TASK DIRECTIONS –
Nothing but text lines should be duplicated: start with the first line of the listing below and stop after the line holding "12: (270, 449)", omitting pictures.

TASK DATA –
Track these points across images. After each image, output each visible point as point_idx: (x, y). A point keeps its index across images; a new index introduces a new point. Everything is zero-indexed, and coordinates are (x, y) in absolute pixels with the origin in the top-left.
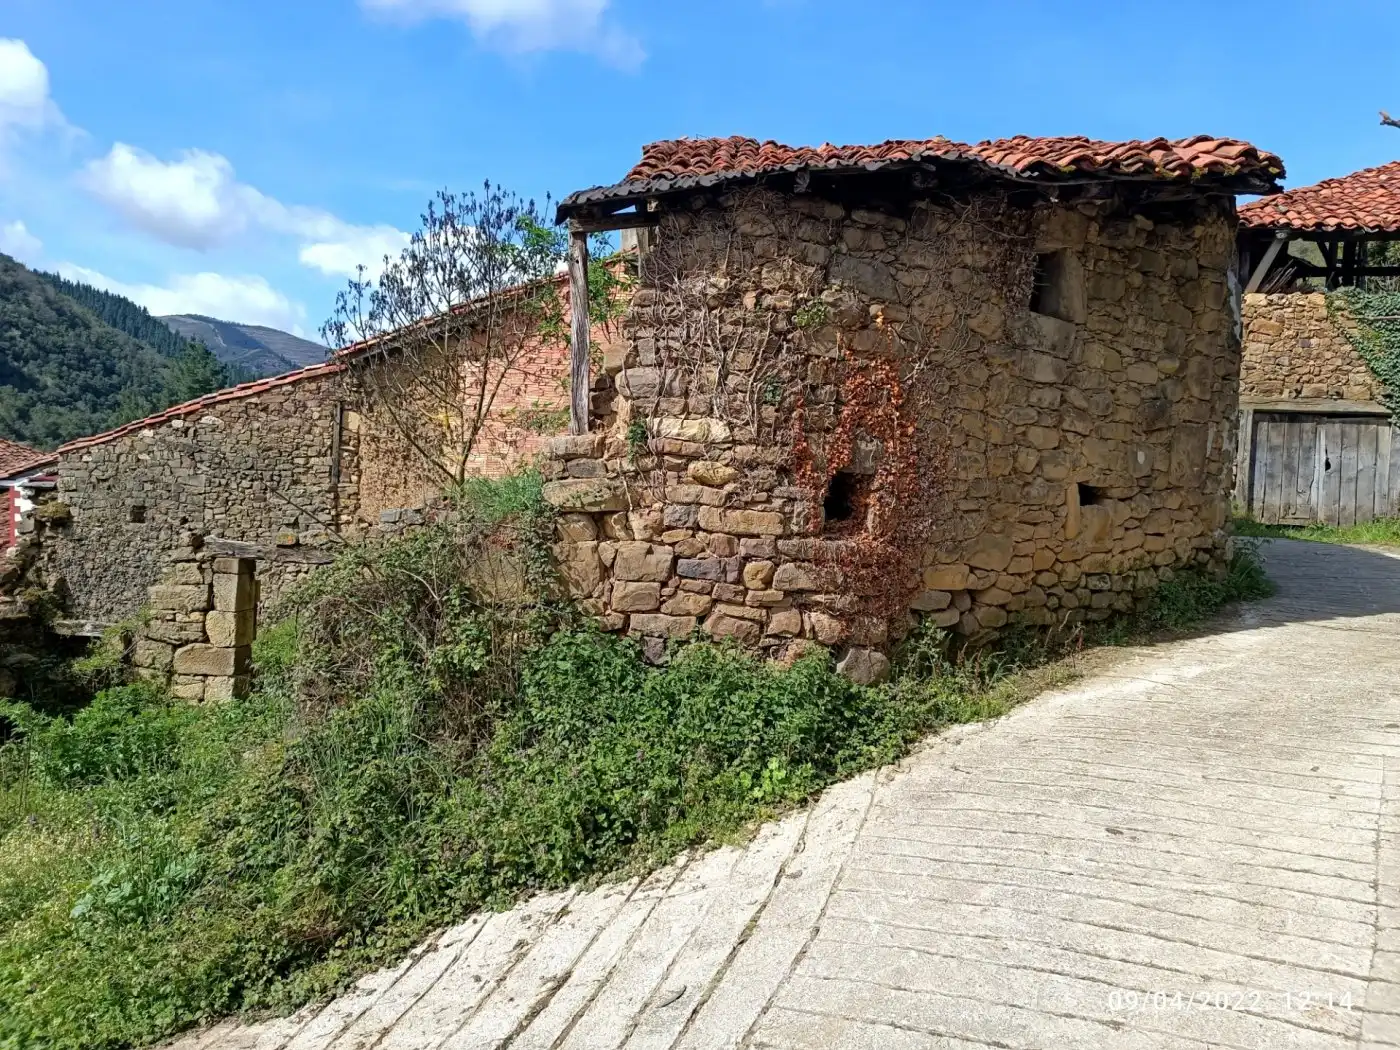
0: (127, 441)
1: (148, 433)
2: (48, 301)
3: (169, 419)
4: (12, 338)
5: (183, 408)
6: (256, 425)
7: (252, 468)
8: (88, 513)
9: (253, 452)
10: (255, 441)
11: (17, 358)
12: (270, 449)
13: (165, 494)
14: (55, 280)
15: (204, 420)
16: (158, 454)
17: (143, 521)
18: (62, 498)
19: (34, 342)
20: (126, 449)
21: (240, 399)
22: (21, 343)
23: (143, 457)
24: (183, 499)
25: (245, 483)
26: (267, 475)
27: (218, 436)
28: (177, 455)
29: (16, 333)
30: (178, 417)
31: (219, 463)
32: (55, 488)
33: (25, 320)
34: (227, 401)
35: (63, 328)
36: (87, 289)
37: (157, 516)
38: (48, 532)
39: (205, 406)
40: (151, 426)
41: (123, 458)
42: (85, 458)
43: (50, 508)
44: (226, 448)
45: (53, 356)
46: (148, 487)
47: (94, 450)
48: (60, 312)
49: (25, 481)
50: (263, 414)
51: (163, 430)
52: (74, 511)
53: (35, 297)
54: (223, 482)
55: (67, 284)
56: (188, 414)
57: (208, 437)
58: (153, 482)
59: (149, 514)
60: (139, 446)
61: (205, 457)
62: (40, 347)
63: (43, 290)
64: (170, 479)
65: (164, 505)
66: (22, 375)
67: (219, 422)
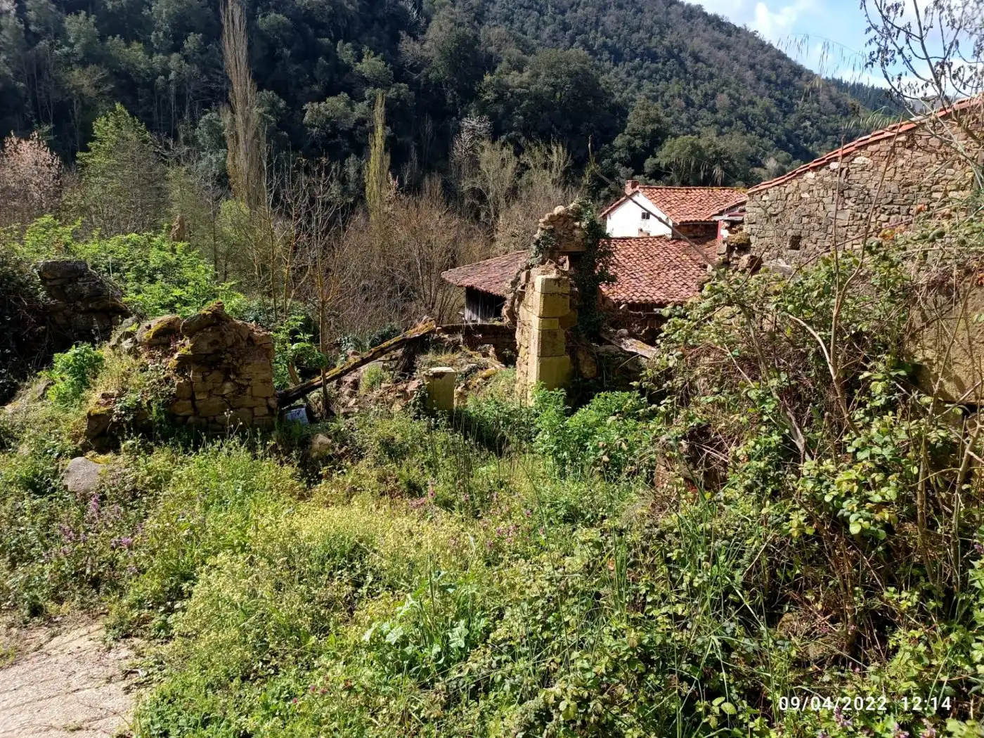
0: (795, 182)
1: (811, 175)
3: (828, 162)
5: (840, 152)
6: (901, 162)
7: (891, 202)
8: (762, 241)
9: (894, 188)
10: (898, 177)
12: (910, 184)
13: (817, 227)
15: (856, 161)
16: (816, 193)
17: (798, 249)
18: (746, 228)
20: (793, 189)
21: (889, 138)
23: (805, 195)
24: (830, 230)
25: (883, 217)
26: (904, 209)
27: (866, 175)
28: (830, 192)
30: (835, 159)
31: (864, 199)
32: (742, 222)
34: (877, 142)
37: (809, 245)
38: (735, 255)
39: (859, 148)
40: (814, 169)
41: (790, 197)
42: (765, 198)
43: (737, 236)
44: (870, 186)
46: (805, 220)
47: (771, 191)
49: (726, 217)
50: (908, 152)
51: (823, 171)
52: (753, 239)
54: (864, 216)
56: (844, 156)
57: (857, 176)
58: (809, 216)
59: (802, 243)
60: (803, 186)
61: (853, 193)
64: (821, 214)
65: (816, 235)
67: (869, 161)
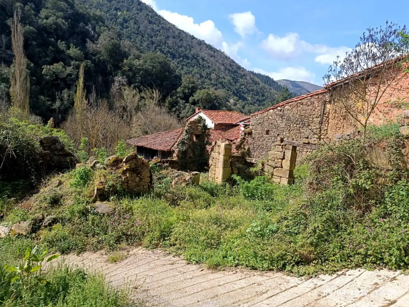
0: (266, 113)
1: (271, 111)
2: (251, 78)
3: (277, 107)
4: (243, 88)
5: (281, 104)
6: (299, 108)
7: (297, 121)
8: (256, 131)
9: (298, 116)
10: (299, 113)
11: (243, 93)
12: (302, 115)
13: (274, 127)
14: (252, 73)
15: (286, 107)
16: (273, 117)
17: (268, 134)
18: (251, 127)
19: (247, 89)
20: (266, 115)
21: (296, 101)
22: (244, 89)
23: (270, 117)
24: (278, 129)
25: (295, 125)
26: (301, 123)
27: (289, 112)
28: (278, 117)
29: (243, 87)
30: (279, 106)
31: (289, 119)
32: (249, 125)
33: (246, 83)
34: (292, 102)
35: (254, 85)
36: (260, 74)
37: (272, 133)
38: (247, 136)
39: (286, 103)
40: (273, 109)
41: (265, 117)
42: (257, 117)
43: (248, 130)
44: (291, 115)
45: (251, 92)
46: (270, 125)
47: (259, 115)
48: (253, 81)
49: (243, 123)
50: (301, 106)
51: (275, 110)
52: (253, 131)
53: (248, 78)
54: (289, 124)
55: (255, 74)
56: (282, 106)
57: (286, 112)
58: (272, 124)
59: (270, 132)
60: (269, 114)
61: (285, 117)
62: (248, 90)
63: (250, 75)
64: (276, 124)
65: (274, 130)
66: (244, 97)
67: (290, 108)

SOLUTION –
Track these points across images. After each image, output each visible point as point_idx: (x, y). A point keeps its index across images; a new index introduces a new point. Everything is zero-indexed, and coordinates are (x, y) in absolute pixels with the origin in the top-left.
0: (127, 441)
1: (148, 433)
2: (48, 301)
3: (169, 419)
4: (12, 338)
5: (183, 408)
6: (256, 425)
7: (252, 468)
8: (88, 513)
9: (253, 452)
10: (255, 441)
11: (17, 358)
12: (270, 449)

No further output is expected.